Recent research has begun exploring the application of LLMs in key ontology learning tasks such as term and relation extraction, but primarily focuses on taxonomic relations.

Evaluation Methods

Due to the lack of standard benchmarks, ontology quality evaluation has been a persistent challenge.

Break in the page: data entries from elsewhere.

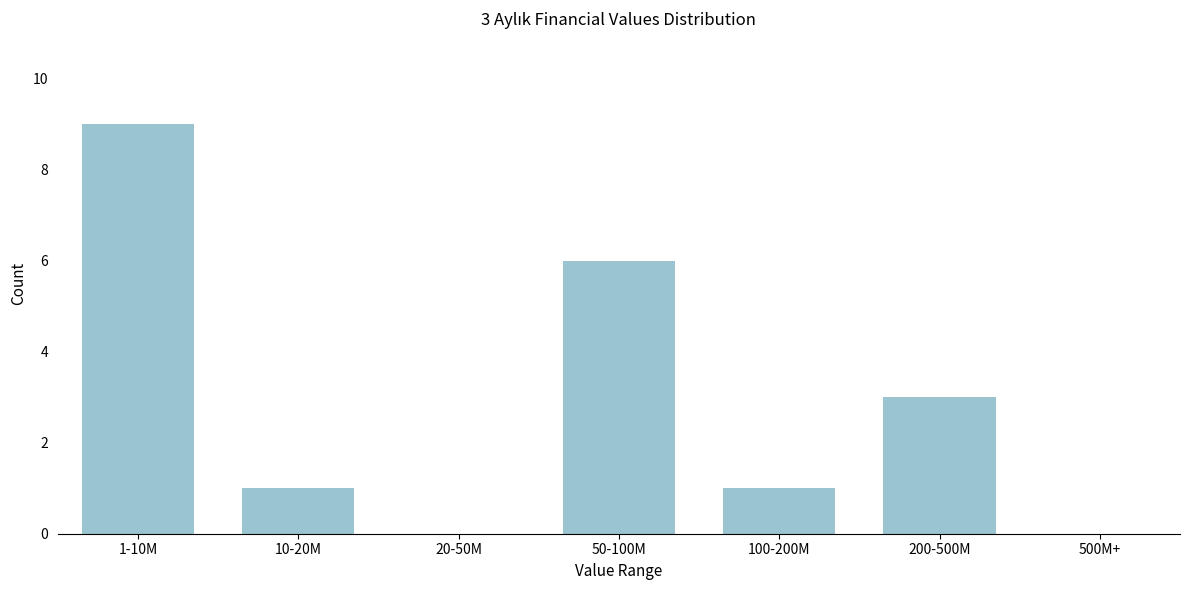

Reading left to right, list all the values displayed in this chart.

1-10M=9	10-20M=1	20-50M=0	50-100M=6	100-200M=1	200-500M=3	500M+=0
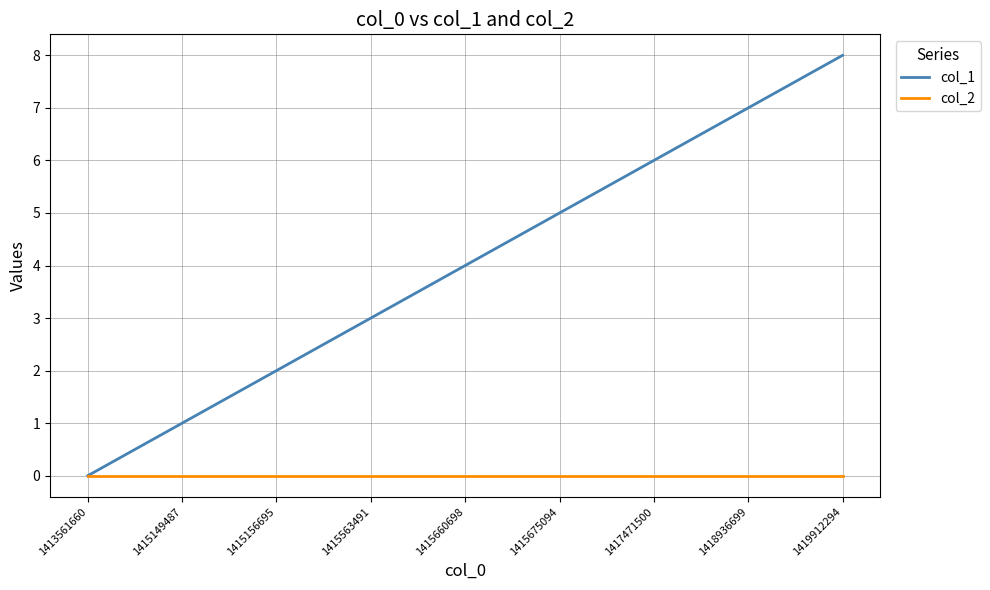

Reading right to left, extract all data points from this chart.

col_1: 8	7	6	5	4	3	2	1	0
col_2: 0	0	0	0	0	0	0	0	0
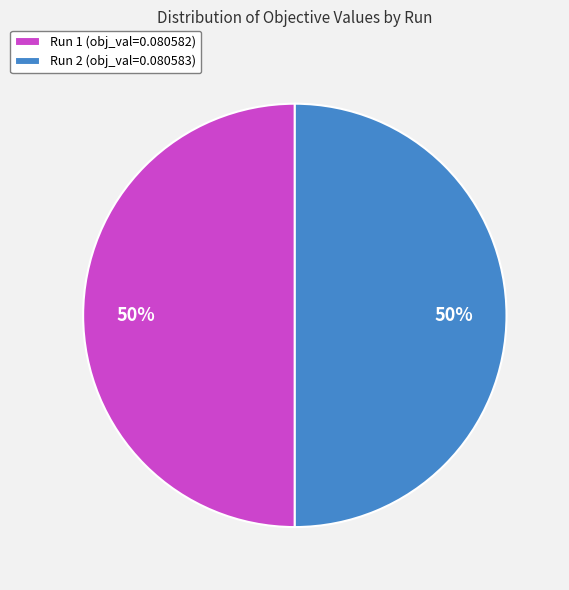

How many slices are in this pie chart?

2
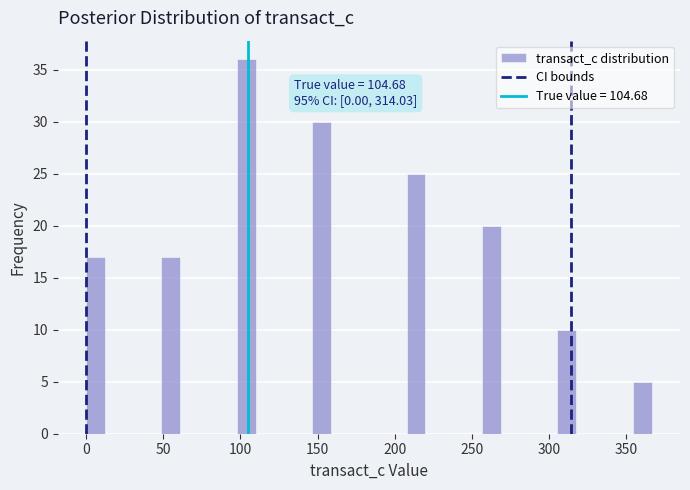

Around what value on the x-axis is the tallest bar? Give the approximate position of its centre, as read against the axis.

105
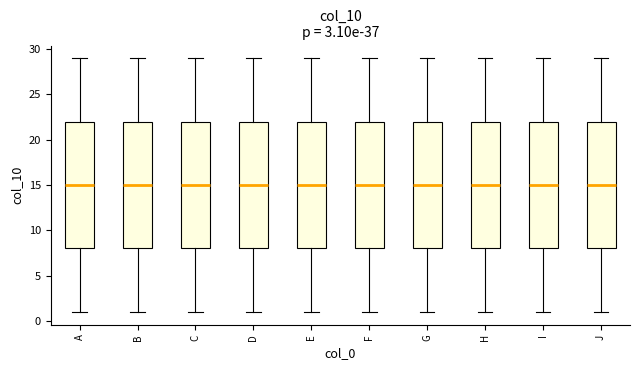

Where is the upper edge of the box for B on the y-axis? The values are not printed on the chart, so give them approximately, as read against the axis.

22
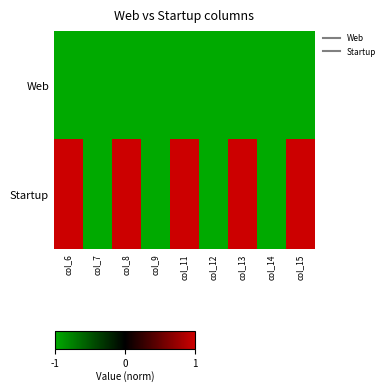

Reading left to right, list all the values displayed in this chart.

Web: col_6=-1	col_7=-1	col_8=-1	col_9=-1	col_11=-1	col_12=-1	col_13=-1	col_14=-1	col_15=-1
Startup: col_6=1	col_7=-1	col_8=1	col_9=-1	col_11=1	col_12=-1	col_13=1	col_14=-1	col_15=1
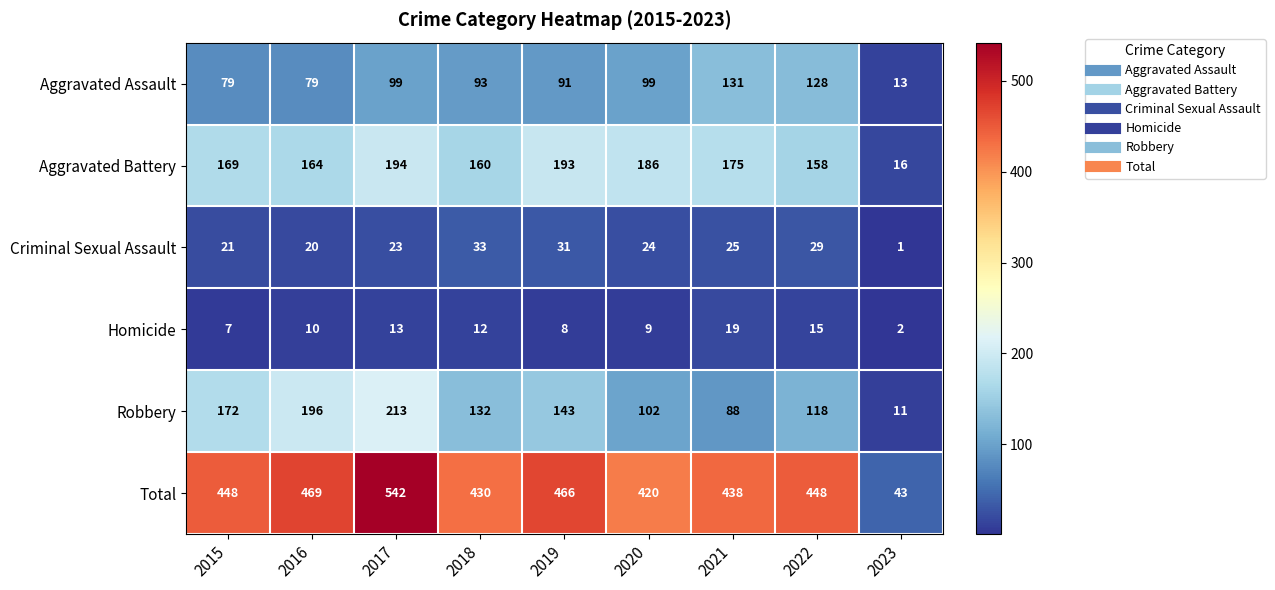

Rank the series at 2015 from lowest to highest value.

Homicide, Criminal Sexual Assault, Aggravated Assault, Aggravated Battery, Robbery, Total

The LLM-as-a-judge method proposed in this paper provides a novel solution to this problem.

Conclusions and Discussion

Main Conclusions

  1. LLM method significantly outperforms existing BERT methods in part-whole ontology extraction tasks
  2. Fine-tuning and structured output constraints are key factors for performance improvement
  3. LLM-as-a-judge provides a viable solution for ontology quality assessment

Limitations

  1. Evaluation Dependency: Primarily relies on LLM-as-a-judge, lacking user study validation
  2. Computational Cost: Significantly increased computational cost compared to BERT methods
  3. Hallucination Issues: LLMs still exhibit hallucination problems in generating irrelevant aspects
  4. Benchmark Absence: Lack of standard benchmark datasets in the product ontology domain

Future Directions

  1. Standard Benchmark Construction: Establish standard benchmark datasets for this task
  2. User Study Validation: Verify the practical utility of ontologies through user studies
  3. Method Generalization: Explore application of the method to other ontology types (e.g., taxonomic ontologies)
  4. Hallucination Mitigation: Research methods integrating multiple LLMs to reduce single-model hallucinations

In-Depth Evaluation

Strengths

  1. Strong Innovation: First systematic application of LLMs to part-whole ontology extraction
  2. Complete Methodology: Provides an end-to-end complete pipeline solution
  3. Evaluation Innovation: Proposes the LLM-as-a-judge evaluation framework
  4. Comprehensive Experiments: Includes detailed ablation studies and efficiency analysis
  5. Open-Source Contribution: Provides complete open-source implementation

Weaknesses

  1. Evaluation Limitations: Over-reliance on LLM evaluation, lacking human evaluation validation
  2. Cost Considerations: Significantly increased computational cost but insufficient discussion of cost-benefit tradeoffs
  3. Generalization: Validation on only 5 product categories; generalization requires further verification
  4. Baseline Comparison: Insufficient comparison with more existing methods

Impact

  1. Academic Value: Provides important reference for LLM applications in ontology construction
  2. Practical Value: Direct application potential in e-commerce and related domains
  3. Methodological Contribution: LLM-as-a-judge evaluation framework has broad applicability
  4. Reproducibility: Provides detailed implementation details and open-source code

Applicable Scenarios

  1. E-commerce Platforms: Product categorization and recommendation systems
  2. Knowledge Graph Construction: Automated ontology construction
  3. Information Extraction: Extracting structured relationships from unstructured text
  4. Review Analysis: Product feature and component identification

References

This paper cites important works in related fields, including:

  • Oksanen et al. (2021): BERT-based product ontology extraction method
  • Devlin et al. (2019): BERT model
  • Jiang et al. (2023): Mistral model
  • Pontiki et al. (2014): SemEval-2014 Task 4 dataset

Overall Assessment: This is an important contribution paper in the field of part-whole ontology extraction. The method demonstrates strong innovation, reasonable experimental design, and convincing results. While there are some limitations in evaluation methodology and computational cost, the paper provides valuable insights and tools for the development of this field.